**PROBLEM**
Copy nothing from the entries below except the lines from the one containing "Rendered at 1500 by 1125 pixels." through the one containing "Identify the document", and copy those exactly.

**EXCERPTED DATA**
····················

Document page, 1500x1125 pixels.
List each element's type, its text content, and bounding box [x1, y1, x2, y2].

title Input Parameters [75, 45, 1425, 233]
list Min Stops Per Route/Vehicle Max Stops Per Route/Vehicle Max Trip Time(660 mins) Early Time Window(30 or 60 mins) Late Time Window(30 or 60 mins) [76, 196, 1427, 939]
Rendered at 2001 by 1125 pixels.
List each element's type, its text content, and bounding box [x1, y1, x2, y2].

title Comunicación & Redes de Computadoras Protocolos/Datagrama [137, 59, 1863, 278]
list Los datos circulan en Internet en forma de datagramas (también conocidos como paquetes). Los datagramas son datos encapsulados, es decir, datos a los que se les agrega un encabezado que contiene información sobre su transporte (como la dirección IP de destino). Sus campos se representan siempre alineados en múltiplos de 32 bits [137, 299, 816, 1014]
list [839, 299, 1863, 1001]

····················

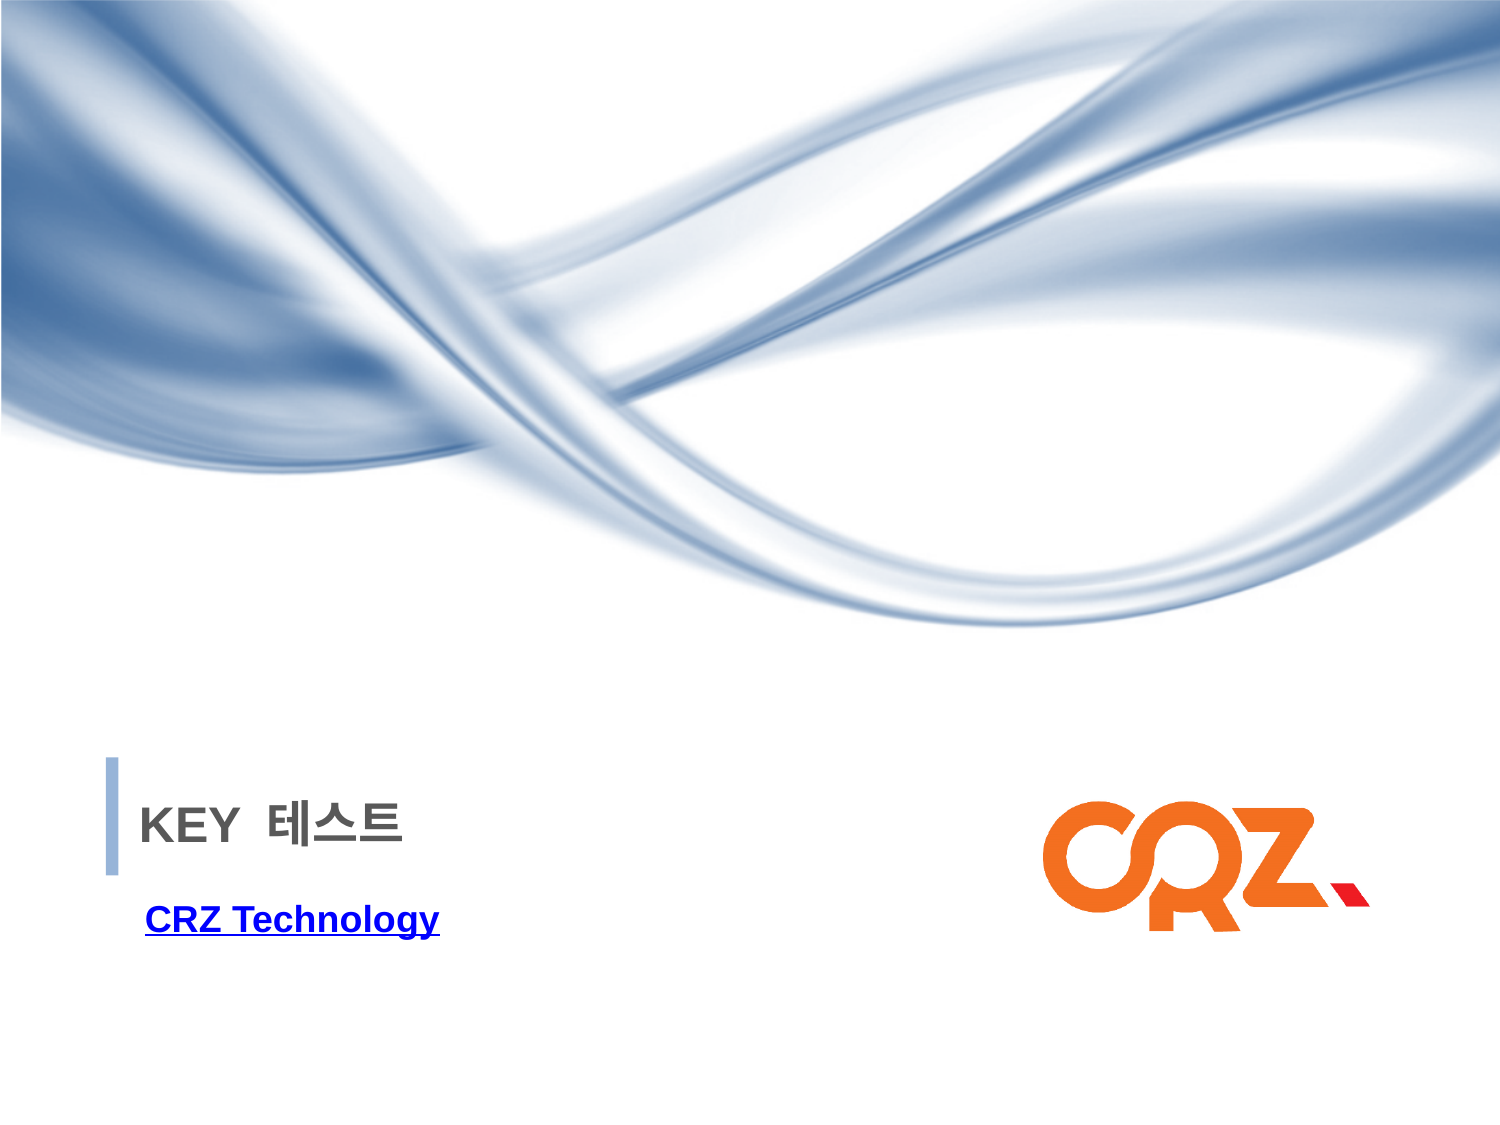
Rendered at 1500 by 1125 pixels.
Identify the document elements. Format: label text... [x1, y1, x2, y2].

····················

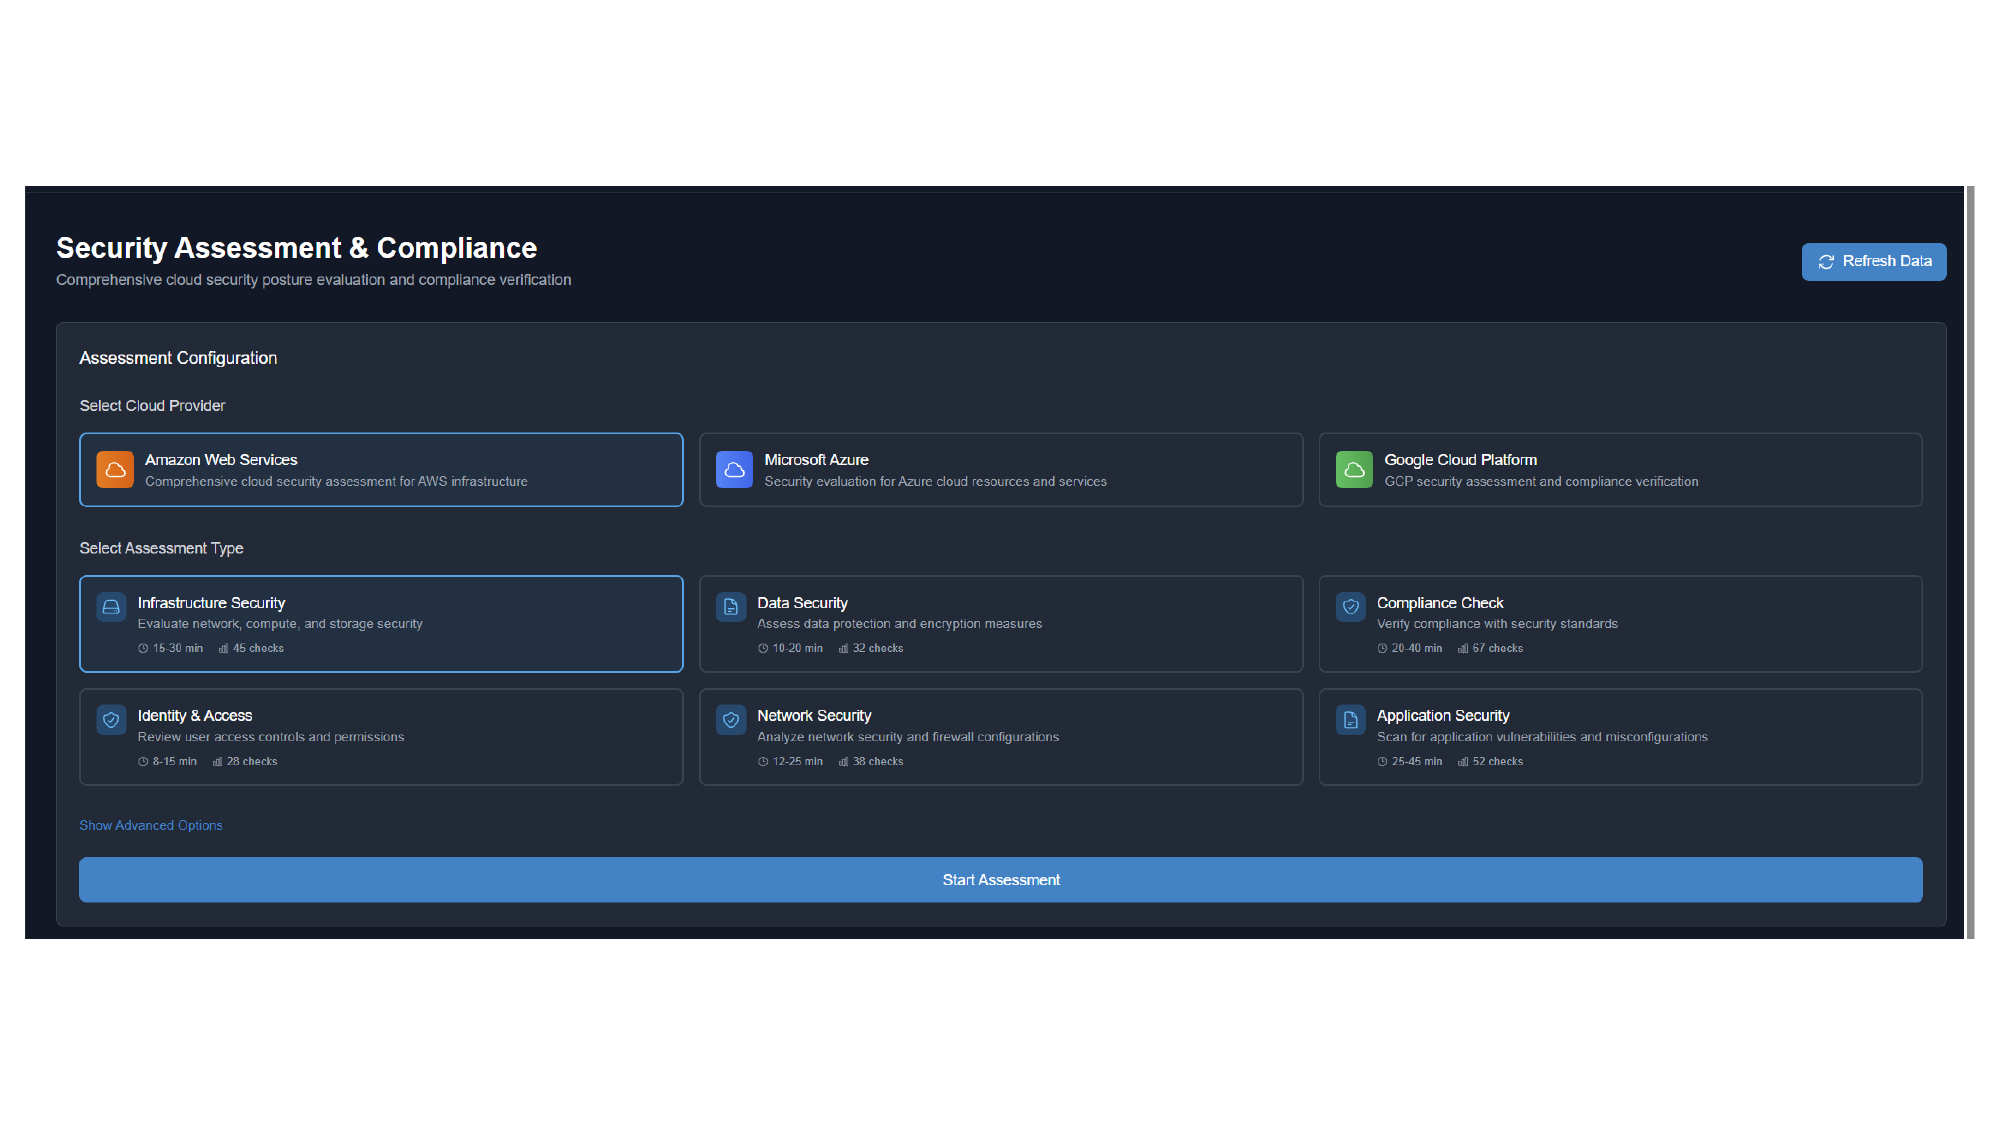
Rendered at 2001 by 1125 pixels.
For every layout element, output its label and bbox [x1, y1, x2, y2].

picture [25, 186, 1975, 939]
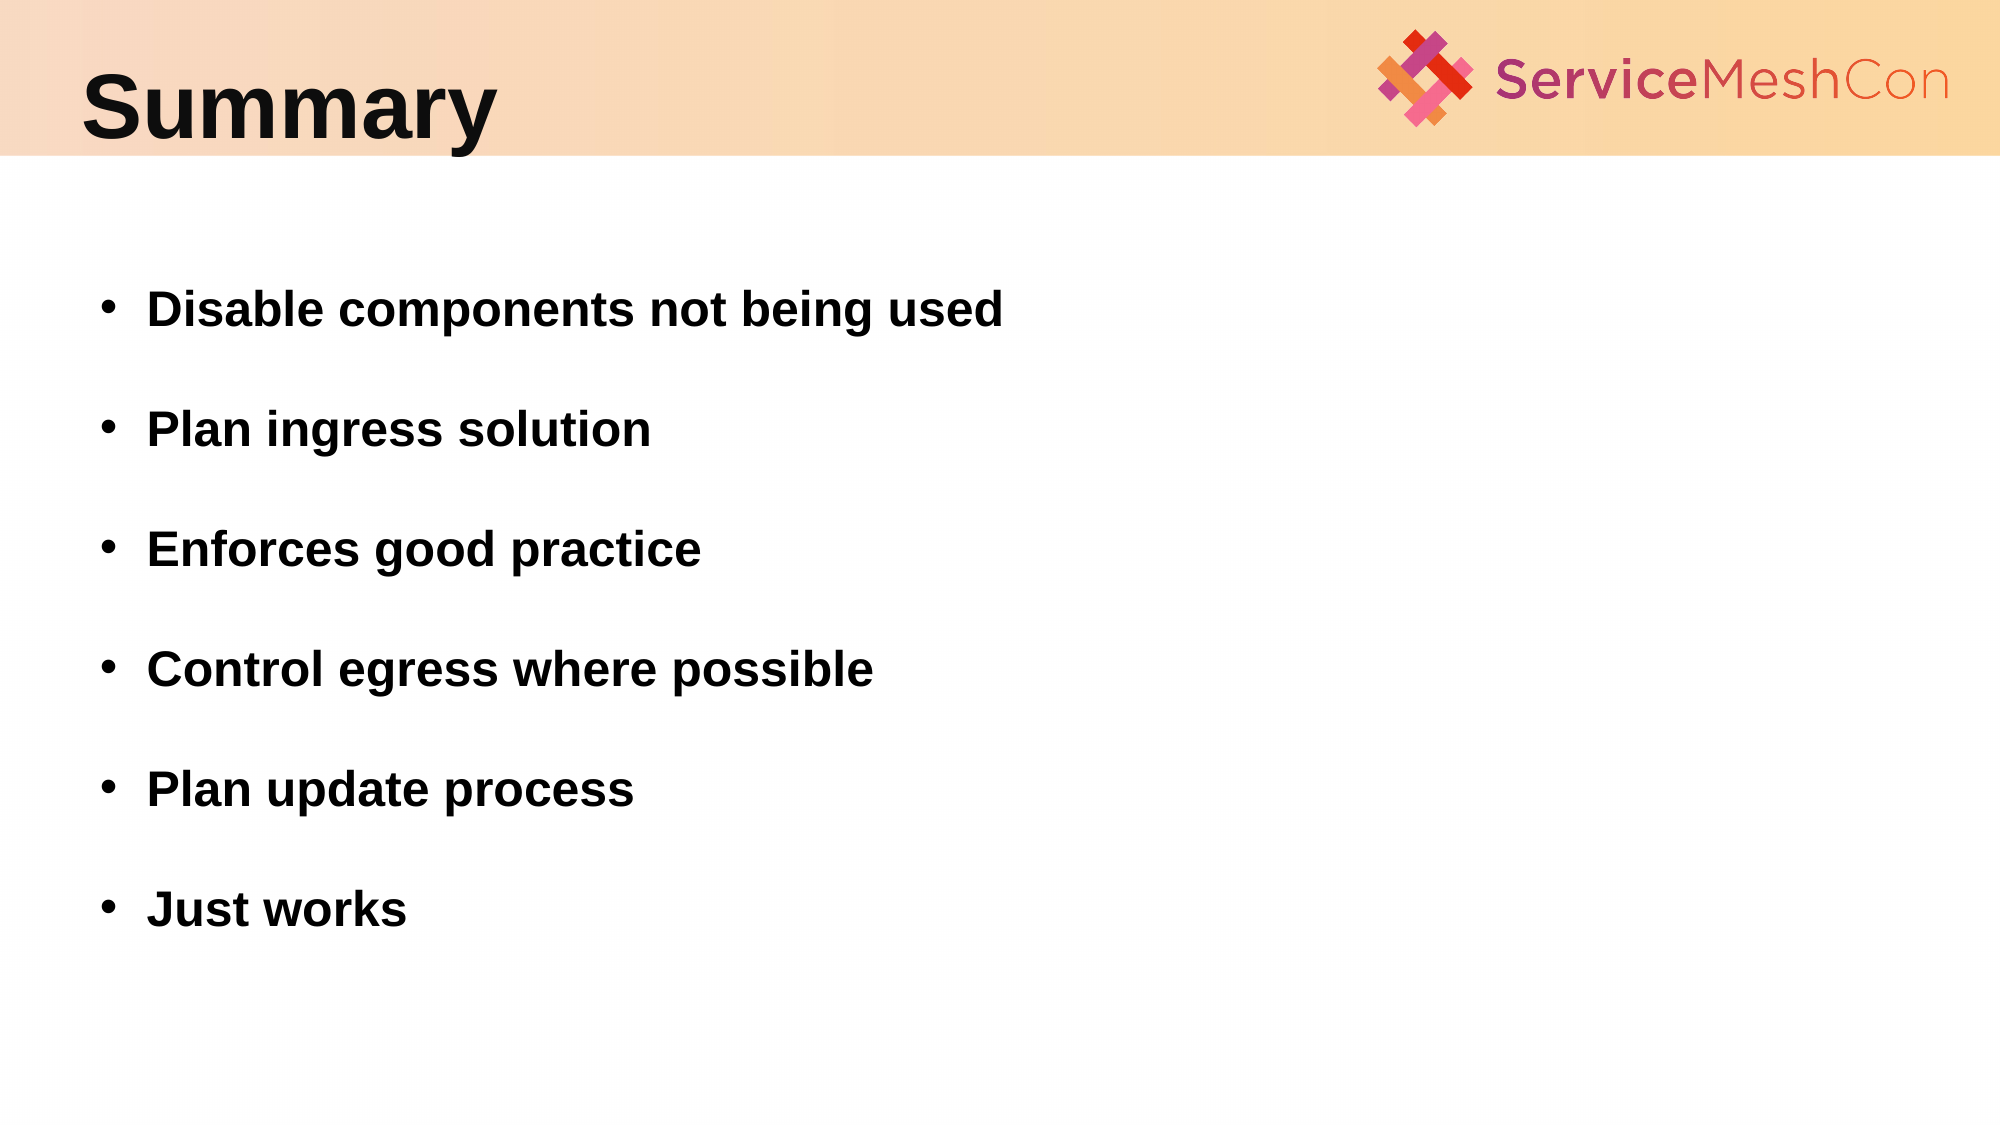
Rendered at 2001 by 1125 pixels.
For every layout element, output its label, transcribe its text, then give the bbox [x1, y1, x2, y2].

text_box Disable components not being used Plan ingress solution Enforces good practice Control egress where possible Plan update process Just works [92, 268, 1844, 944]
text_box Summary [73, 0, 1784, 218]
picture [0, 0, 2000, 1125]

····················

**EXERCISE RESPONSE**
Rendered at 1500 by 1125 pixels.
Identify the document elements. Format: label text... [x1, y1, x2, y2].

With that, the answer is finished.